WHAT THE TASK ASKS
Add 104 to every answer coordinate in the items from the line with "pose: elev=18.6 azim=169.7" to the line with "Dot at: (305, 145)", both lines included. Give only those lines, with the pose and given dot lines unchanged.
__________
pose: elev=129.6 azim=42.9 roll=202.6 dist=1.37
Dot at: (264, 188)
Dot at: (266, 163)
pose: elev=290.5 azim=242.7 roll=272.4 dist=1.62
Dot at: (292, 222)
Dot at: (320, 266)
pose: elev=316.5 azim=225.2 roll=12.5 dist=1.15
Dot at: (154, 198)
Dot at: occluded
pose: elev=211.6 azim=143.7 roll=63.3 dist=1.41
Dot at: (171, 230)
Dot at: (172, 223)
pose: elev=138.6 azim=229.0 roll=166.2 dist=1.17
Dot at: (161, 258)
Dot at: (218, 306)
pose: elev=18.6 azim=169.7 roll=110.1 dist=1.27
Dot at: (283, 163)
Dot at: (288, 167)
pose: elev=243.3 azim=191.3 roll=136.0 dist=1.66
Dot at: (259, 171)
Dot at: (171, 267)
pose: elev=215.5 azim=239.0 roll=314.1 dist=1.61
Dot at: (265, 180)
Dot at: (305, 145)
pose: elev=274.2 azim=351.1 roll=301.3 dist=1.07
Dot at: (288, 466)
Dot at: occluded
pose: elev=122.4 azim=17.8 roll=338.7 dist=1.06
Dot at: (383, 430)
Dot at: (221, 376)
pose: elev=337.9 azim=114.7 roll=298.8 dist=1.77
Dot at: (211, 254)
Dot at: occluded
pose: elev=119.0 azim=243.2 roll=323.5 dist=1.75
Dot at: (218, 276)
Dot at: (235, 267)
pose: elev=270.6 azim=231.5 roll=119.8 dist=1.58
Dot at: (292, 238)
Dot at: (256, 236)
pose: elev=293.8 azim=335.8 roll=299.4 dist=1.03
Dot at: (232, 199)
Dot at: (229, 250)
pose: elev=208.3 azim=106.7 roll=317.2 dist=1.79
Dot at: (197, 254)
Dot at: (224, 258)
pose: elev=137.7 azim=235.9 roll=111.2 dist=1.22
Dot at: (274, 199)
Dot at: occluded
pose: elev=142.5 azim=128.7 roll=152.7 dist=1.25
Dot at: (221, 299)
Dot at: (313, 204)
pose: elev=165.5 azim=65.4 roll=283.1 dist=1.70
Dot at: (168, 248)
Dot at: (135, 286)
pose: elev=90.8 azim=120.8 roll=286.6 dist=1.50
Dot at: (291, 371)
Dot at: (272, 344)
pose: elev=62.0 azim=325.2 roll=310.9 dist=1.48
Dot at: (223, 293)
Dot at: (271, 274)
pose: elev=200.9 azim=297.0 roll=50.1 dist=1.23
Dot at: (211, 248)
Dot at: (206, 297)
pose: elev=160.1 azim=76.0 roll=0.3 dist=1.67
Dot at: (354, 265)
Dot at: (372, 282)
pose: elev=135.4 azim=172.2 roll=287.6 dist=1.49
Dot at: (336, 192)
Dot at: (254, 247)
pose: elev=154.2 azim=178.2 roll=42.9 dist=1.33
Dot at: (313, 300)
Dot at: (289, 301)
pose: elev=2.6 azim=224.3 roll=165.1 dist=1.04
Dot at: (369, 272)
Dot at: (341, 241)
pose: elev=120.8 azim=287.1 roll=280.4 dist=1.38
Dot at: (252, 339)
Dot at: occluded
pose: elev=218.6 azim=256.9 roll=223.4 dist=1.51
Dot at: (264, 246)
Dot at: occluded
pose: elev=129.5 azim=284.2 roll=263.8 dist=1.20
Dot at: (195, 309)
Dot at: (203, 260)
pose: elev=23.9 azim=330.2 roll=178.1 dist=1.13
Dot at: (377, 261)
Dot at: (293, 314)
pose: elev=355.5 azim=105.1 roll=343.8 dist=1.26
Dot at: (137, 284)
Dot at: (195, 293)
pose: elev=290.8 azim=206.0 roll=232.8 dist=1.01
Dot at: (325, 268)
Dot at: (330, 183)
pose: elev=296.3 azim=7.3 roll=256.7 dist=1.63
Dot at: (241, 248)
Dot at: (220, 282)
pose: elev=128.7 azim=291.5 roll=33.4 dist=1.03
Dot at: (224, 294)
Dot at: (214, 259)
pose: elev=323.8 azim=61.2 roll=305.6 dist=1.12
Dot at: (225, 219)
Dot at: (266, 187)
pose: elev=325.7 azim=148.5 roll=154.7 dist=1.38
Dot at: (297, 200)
__________
SOLUTION FOR THIS TASK
pose: elev=18.6 azim=169.7 roll=110.1 dist=1.27
Dot at: (283, 163)
Dot at: (392, 271)
pose: elev=243.3 azim=191.3 roll=136.0 dist=1.66
Dot at: (259, 171)
Dot at: (275, 371)
pose: elev=215.5 azim=239.0 roll=314.1 dist=1.61
Dot at: (265, 180)
Dot at: (409, 249)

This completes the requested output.